= John Angus Weir =

University president (1930-2007)

John Angus Weir (October 29, 1930 – August 28, 2007) was the fourth president of Wilfrid Laurier University, serving from 1982 until his retirement in 1992. Weir was born to J. Angus and Mary in Charlottetown, Prince Edward Island, on October 29, 1930. He was usually called "Jack". He has a brother named Robert. Weir graduated from St. Dunstan's University (now known as the University of Prince Edward Island with a Bachelor of Arts in 1953. He then moved to London, Ontario, where he received his master of business administration degree from the University of Western Ontario in 1955. Weir moved to Kitchener, Ontario to work at a company called Electrohome.

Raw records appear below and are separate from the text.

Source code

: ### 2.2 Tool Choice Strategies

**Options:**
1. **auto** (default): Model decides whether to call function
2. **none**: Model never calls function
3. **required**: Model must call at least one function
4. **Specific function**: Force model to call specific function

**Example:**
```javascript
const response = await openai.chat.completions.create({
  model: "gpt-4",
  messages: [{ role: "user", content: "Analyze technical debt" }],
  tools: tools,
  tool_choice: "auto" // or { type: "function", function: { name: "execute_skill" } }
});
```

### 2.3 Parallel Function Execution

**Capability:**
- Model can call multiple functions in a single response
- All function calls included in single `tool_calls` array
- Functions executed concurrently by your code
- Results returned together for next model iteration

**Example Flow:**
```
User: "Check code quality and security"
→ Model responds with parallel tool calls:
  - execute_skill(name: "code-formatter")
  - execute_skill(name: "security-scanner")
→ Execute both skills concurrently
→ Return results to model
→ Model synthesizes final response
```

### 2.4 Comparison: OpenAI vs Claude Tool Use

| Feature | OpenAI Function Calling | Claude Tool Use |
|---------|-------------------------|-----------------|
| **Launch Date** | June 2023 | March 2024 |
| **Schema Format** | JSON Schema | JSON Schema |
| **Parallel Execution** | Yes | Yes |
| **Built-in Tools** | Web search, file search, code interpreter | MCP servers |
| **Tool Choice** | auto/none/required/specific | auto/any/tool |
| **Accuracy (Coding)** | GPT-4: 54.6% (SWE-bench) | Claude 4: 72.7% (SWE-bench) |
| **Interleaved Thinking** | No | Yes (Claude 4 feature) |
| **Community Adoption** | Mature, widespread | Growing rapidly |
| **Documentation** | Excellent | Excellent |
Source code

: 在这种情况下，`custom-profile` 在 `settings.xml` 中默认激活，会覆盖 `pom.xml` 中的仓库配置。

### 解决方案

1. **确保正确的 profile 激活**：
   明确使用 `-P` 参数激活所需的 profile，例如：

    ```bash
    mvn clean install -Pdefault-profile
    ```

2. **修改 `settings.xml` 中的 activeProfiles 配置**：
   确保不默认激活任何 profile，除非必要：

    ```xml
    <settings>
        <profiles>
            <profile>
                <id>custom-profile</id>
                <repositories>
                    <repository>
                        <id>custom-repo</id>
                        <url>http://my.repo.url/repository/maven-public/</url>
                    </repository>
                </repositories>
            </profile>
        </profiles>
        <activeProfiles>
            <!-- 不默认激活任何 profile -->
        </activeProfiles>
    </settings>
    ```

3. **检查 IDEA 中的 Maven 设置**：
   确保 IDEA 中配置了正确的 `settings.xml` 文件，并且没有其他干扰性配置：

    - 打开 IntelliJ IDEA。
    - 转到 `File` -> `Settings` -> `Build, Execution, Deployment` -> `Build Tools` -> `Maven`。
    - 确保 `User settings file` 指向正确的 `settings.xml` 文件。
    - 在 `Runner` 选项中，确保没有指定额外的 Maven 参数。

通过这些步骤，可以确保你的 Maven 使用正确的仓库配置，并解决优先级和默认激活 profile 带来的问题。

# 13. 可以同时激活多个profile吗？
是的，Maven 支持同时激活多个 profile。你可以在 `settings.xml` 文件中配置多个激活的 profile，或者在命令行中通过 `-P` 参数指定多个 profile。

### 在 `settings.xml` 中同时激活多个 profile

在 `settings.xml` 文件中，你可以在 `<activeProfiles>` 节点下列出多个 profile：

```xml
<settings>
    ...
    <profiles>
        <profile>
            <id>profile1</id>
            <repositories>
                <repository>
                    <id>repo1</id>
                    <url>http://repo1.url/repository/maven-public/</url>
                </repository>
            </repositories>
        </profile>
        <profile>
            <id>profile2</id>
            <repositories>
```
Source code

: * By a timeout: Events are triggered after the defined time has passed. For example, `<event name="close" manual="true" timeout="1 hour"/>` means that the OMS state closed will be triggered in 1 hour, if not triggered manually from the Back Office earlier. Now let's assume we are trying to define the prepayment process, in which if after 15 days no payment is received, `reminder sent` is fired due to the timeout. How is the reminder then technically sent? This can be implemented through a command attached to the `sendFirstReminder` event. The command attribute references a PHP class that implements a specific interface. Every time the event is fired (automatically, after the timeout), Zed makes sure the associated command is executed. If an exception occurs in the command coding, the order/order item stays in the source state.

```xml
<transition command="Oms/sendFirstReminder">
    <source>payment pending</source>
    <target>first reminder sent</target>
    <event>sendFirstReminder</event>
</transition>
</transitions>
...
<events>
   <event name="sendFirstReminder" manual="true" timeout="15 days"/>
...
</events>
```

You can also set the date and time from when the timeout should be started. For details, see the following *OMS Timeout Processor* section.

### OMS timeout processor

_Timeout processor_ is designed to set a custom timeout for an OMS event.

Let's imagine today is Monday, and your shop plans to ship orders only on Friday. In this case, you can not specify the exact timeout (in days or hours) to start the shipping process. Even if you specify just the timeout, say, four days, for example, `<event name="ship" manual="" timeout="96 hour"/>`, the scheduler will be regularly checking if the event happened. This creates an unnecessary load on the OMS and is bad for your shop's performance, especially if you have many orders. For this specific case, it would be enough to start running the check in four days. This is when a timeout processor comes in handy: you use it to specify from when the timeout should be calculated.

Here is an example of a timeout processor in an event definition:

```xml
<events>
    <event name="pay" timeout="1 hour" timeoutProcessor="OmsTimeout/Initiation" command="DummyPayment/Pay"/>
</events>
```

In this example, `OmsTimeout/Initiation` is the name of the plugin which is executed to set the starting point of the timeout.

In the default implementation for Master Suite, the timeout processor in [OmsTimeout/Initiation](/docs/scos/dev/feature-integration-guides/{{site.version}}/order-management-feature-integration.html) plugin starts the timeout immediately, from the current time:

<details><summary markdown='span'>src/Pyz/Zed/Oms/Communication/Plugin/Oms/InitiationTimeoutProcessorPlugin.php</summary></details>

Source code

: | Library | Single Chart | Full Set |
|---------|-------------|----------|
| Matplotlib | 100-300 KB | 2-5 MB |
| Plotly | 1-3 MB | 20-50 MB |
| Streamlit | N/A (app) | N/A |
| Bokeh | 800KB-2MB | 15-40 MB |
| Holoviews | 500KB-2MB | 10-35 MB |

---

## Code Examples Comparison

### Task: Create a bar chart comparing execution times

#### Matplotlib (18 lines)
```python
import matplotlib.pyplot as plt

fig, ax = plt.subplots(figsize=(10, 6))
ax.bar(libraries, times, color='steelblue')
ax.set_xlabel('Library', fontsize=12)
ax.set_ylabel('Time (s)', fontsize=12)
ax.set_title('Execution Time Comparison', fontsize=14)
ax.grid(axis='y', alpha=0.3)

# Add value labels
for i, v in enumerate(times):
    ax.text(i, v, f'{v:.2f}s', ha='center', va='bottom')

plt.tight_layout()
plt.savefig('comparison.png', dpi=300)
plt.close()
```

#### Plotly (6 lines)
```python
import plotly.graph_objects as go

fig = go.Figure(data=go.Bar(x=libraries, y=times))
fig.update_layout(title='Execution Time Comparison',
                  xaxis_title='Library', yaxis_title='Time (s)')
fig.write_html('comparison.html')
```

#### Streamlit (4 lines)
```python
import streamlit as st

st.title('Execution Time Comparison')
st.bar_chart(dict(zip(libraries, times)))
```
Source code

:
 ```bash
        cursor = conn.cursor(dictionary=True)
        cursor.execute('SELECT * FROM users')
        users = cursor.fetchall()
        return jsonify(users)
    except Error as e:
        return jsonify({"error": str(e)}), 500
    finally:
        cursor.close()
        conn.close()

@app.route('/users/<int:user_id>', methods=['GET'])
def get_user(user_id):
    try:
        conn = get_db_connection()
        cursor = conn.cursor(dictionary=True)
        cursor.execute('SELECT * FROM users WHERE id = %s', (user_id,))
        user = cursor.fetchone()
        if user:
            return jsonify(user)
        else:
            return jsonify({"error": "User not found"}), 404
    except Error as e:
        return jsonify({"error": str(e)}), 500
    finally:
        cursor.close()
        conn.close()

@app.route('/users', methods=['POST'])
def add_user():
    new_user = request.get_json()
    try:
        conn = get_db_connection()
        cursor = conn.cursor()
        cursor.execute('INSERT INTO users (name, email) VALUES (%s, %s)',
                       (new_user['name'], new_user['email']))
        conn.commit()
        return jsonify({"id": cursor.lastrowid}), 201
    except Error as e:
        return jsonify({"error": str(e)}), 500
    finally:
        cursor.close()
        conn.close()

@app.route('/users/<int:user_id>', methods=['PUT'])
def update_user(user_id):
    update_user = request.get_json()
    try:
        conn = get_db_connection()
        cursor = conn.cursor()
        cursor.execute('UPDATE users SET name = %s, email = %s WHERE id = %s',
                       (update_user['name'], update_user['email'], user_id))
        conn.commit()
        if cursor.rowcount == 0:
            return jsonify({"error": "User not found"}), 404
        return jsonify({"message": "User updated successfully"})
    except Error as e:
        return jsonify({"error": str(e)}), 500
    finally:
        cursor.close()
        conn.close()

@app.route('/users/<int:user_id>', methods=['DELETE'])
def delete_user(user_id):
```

He later moved to South Bend, Indiana, to continue his education. This resulted in him receiving his PhD in economics from the University of Notre Dame in 1964. Weir and his new wife, Ann, moved to Winnipeg, Manitoba, where he took the position of professor at the University of Manitoba. His family moved back to Kitchener-Waterloo in 1965 so that Weir could take a position at Wilfrid Laurier University (then known as Waterloo Lutheran University) as a professor and chairman of the economics department from 1968 to 1978. He became vice-president of academics from 1978 to 1982, and then he eventually became the university's president from 1982 until his retirement in 1992. While university president, Weir helped form the undergraduate music therapy program in the university's Faculty of Music on February 16, 1987.

He married Ann in 1959 and had four sons. Weir died at Queen Elizabeth Hospital in Charlottetown, Prince Edward Island, Canada.